On the other hand, we found that improved PROMIS scores for social satisfaction, mobility, company, older age, and lower frequency of depression were independently associated with the ability to participate in social activities (PROMIS-APS). While these aspects have not been evaluated in this type of patient, other studies on patients with musculoskeletal and neuromuscular involvement revealed that participation, as assessed using the PROMIS questionnaire, is associated with better quality of life, greater social satisfaction, and less frequent depression [
4,
29]. As for age, we found that older patients were more able to participate in social activities. In this sense, whereas adult patients with rheumatic diseases were particularly worried about how their disease could limit their ability to work and their professional goals, adolescents expressed their frustration with differences in the way they were treated by teachers and companions, with the result that this could further affect their participation in social activities [
19].
Our study also revealed that participation in social activities by patients with RA and SpA was negatively associated with inflammatory activity, as measured using DAS28 and BASDAI, respectively. This finding is consistent with those of other studies of RA, which found an association between increased inflammatory activity and pain, anxiety, depression, and quality of life [
33]. In SpA, inflammatory activity measured using the BASDAI was also associated with greater depression, anxiety, and sleep disorders [
3]; therefore, control of inflammation could improve these psychological factors, even participation in social activities. However, this does not seem to be the case in patients with SLE, since we found no association between SLEDAI values and participation in social activities; associations were found only for satisfaction with social roles, mobility, and emotional support. In this sense, one study attempted to evaluate various psychopathological factors and personality dimensions in patients with SLE and found negative correlations for mental health, emotional support, vitality, and perception of general health. Similarly, the authors did not find correlations between any of the clinical variables (SLICC, SLEDAI, or disease duration) and dimensions of quality of life, mental health, and depression [
34]. These findings emphasize the importance of analyzing patients’ subjective perceptions of their disease, its impact on their lives, and their symptoms.
Our study was subject to a series of limitations. First, its cross-sectional design prevented us from establishing causality. However, it did enable us to fulfill the primary objective. Second, the PROMIS-APS questionnaire has not yet been validated for rheumatic diseases, although it has proven successful in patients with musculoskeletal conditions; in addition, the reference for PROMIS is the US population and, in our study, was the Spanish population [
14,
15]. Furthermore, the association between the PROMIS-APS questionnaires and the corresponding scores for participation in different social activities indicates that they are valid instruments.

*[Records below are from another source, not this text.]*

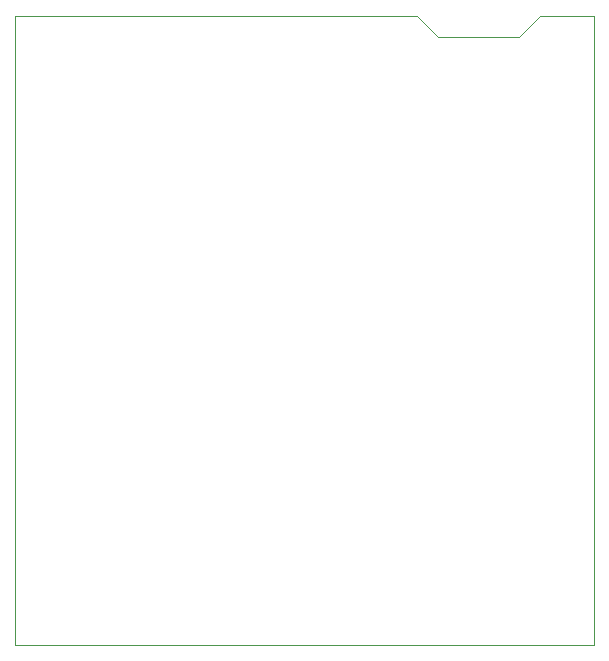
<source format=gbr>
%TF.GenerationSoftware,KiCad,Pcbnew,8.0.4-8.0.4-0~ubuntu22.04.1*%
%TF.CreationDate,2024-07-18T13:03:20-06:00*%
%TF.ProjectId,DB25_External,44423235-5f45-4787-9465-726e616c2e6b,rev?*%
%TF.SameCoordinates,Original*%
%TF.FileFunction,Profile,NP*%
%FSLAX46Y46*%
G04 Gerber Fmt 4.6, Leading zero omitted, Abs format (unit mm)*
G04 Created by KiCad (PCBNEW 8.0.4-8.0.4-0~ubuntu22.04.1) date 2024-07-18 13:03:20*
%MOMM*%
%LPD*%
G01*
G04 APERTURE LIST*
%TA.AperFunction,Profile*%
%ADD10C,0.100000*%
%TD*%
G04 APERTURE END LIST*
D10*
X134050000Y-74066400D02*
X135820000Y-75840000D01*
X100025200Y-127304800D02*
X100025200Y-74066400D01*
X100025200Y-74066400D02*
X134050000Y-74066400D01*
X149050000Y-74070000D02*
X149050000Y-127304800D01*
X149050000Y-74070000D02*
X144500000Y-74070000D01*
X100025200Y-127304800D02*
X149050000Y-127304800D01*
X135820000Y-75840000D02*
X142730000Y-75840000D01*
X144500000Y-74070000D02*
X142730000Y-75840000D01*
M02*

</source>
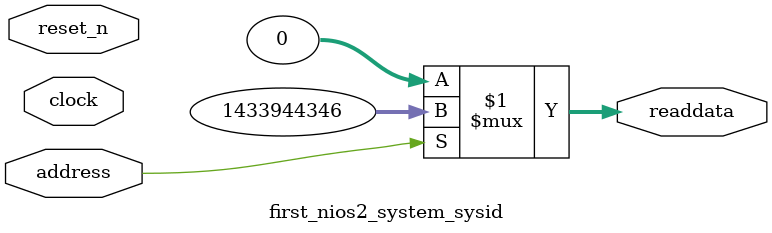
<source format=v>

`timescale 1ns / 1ps
// synthesis translate_on

// turn off superfluous verilog processor warnings 
// altera message_level Level1 
// altera message_off 10034 10035 10036 10037 10230 10240 10030 

module first_nios2_system_sysid (
               // inputs:
                address,
                clock,
                reset_n,

               // outputs:
                readdata
             )
;

  output  [ 31: 0] readdata;
  input            address;
  input            clock;
  input            reset_n;

  wire    [ 31: 0] readdata;
  //control_slave, which is an e_avalon_slave
  assign readdata = address ? 1433944346 : 0;

endmodule




</source>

In addition, our study included patients whose understanding and command of the Spanish language was similarly reasonable between the three groups.
5. Conclusions
In conclusion, we observed that patients with RA, SpA, and SLE had the same ability to participate in social activities and the three groups of patients had scores below those of the reference population. In addition, we found that the ability to participate in social activities was affected by psychosocial factors (satisfaction, mobility, company, depression) and clinical factors (age and inflammatory activity). It would be interesting to perform interventional studies on these psychosocial factors and inflammatory activity in order to improve participation in social activities and patient quality of life.